(Transcribed page contents)
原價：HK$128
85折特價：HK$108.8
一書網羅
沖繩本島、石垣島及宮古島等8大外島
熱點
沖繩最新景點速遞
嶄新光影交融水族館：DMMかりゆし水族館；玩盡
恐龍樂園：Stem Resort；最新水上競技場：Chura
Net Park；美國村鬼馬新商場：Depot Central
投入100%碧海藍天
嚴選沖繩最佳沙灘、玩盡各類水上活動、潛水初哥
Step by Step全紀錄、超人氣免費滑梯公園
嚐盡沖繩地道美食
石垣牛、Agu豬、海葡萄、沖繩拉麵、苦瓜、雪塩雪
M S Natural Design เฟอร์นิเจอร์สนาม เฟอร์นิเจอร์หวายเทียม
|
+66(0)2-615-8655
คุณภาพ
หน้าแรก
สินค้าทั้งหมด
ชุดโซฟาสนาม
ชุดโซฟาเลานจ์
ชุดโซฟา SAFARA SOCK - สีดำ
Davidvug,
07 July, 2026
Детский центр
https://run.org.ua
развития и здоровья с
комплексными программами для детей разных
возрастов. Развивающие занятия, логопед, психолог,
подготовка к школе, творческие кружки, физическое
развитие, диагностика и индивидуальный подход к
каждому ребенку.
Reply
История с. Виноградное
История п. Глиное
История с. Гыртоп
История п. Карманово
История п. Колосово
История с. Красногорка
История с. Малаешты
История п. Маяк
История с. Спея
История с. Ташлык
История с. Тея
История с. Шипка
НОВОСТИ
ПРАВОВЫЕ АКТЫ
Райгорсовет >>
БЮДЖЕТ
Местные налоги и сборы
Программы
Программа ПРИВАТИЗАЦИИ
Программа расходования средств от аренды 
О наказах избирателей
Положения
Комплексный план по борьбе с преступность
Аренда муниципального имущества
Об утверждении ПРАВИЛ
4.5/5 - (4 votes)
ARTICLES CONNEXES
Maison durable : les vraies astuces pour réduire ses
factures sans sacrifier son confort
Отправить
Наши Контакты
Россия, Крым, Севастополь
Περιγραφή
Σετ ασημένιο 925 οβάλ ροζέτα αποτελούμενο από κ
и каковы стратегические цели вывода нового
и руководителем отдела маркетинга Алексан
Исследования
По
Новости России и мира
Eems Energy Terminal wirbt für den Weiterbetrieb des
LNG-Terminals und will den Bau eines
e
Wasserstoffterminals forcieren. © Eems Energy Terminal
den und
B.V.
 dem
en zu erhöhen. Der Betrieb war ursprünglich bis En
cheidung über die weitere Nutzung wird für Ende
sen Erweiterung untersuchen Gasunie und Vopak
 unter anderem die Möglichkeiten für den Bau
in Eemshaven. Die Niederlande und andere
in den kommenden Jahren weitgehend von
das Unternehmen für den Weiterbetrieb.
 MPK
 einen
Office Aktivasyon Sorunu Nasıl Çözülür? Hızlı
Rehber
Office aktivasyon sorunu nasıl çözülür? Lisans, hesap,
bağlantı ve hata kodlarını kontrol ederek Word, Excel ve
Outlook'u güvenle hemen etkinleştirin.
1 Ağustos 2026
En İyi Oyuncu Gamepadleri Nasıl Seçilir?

### Work to complete
Rewrite the transcribed page contents with each "История" changed to "Летопись" and everything else kept the same.

### Solved problem
原價：HK$128
85折特價：HK$108.8
一書網羅
沖繩本島、石垣島及宮古島等8大外島
熱點
沖繩最新景點速遞
嶄新光影交融水族館：DMMかりゆし水族館；玩盡
恐龍樂園：Stem Resort；最新水上競技場：Chura
Net Park；美國村鬼馬新商場：Depot Central
投入100%碧海藍天
嚴選沖繩最佳沙灘、玩盡各類水上活動、潛水初哥
Step by Step全紀錄、超人氣免費滑梯公園
嚐盡沖繩地道美食
石垣牛、Agu豬、海葡萄、沖繩拉麵、苦瓜、雪塩雪
M S Natural Design เฟอร์นิเจอร์สนาม เฟอร์นิเจอร์หวายเทียม
|
+66(0)2-615-8655
คุณภาพ
หน้าแรก
สินค้าทั้งหมด
ชุดโซฟาสนาม
ชุดโซฟาเลานจ์
ชุดโซฟา SAFARA SOCK - สีดำ
Davidvug,
07 July, 2026
Детский центр
https://run.org.ua
развития и здоровья с
комплексными программами для детей разных
возрастов. Развивающие занятия, логопед, психолог,
подготовка к школе, творческие кружки, физическое
развитие, диагностика и индивидуальный подход к
каждому ребенку.
Reply
Летопись с. Виноградное
Летопись п. Глиное
Летопись с. Гыртоп
Летопись п. Карманово
Летопись п. Колосово
Летопись с. Красногорка
Летопись с. Малаешты
Летопись п. Маяк
Летопись с. Спея
Летопись с. Ташлык
Летопись с. Тея
Летопись с. Шипка
НОВОСТИ
ПРАВОВЫЕ АКТЫ
Райгорсовет >>
БЮДЖЕТ
Местные налоги и сборы
Программы
Программа ПРИВАТИЗАЦИИ
Программа расходования средств от аренды 
О наказах избирателей
Положения
Комплексный план по борьбе с преступность
Аренда муниципального имущества
Об утверждении ПРАВИЛ
4.5/5 - (4 votes)
ARTICLES CONNEXES
Maison durable : les vraies astuces pour réduire ses
factures sans sacrifier son confort
Отправить
Наши Контакты
Россия, Крым, Севастополь
Περιγραφή
Σετ ασημένιο 925 οβάλ ροζέτα αποτελούμενο από κ
и каковы стратегические цели вывода нового
и руководителем отдела маркетинга Алексан
Исследования
По
Новости России и мира
Eems Energy Terminal wirbt für den Weiterbetrieb des
LNG-Terminals und will den Bau eines
e
Wasserstoffterminals forcieren. © Eems Energy Terminal
den und
B.V.
 dem
en zu erhöhen. Der Betrieb war ursprünglich bis En
cheidung über die weitere Nutzung wird für Ende
sen Erweiterung untersuchen Gasunie und Vopak
 unter anderem die Möglichkeiten für den Bau
in Eemshaven. Die Niederlande und andere
in den kommenden Jahren weitgehend von
das Unternehmen für den Weiterbetrieb.
 MPK
 einen
Office Aktivasyon Sorunu Nasıl Çözülür? Hızlı
Rehber
Office aktivasyon sorunu nasıl çözülür? Lisans, hesap,
bağlantı ve hata kodlarını kontrol ederek Word, Excel ve
Outlook'u güvenle hemen etkinleştirin.
1 Ağustos 2026
En İyi Oyuncu Gamepadleri Nasıl Seçilir?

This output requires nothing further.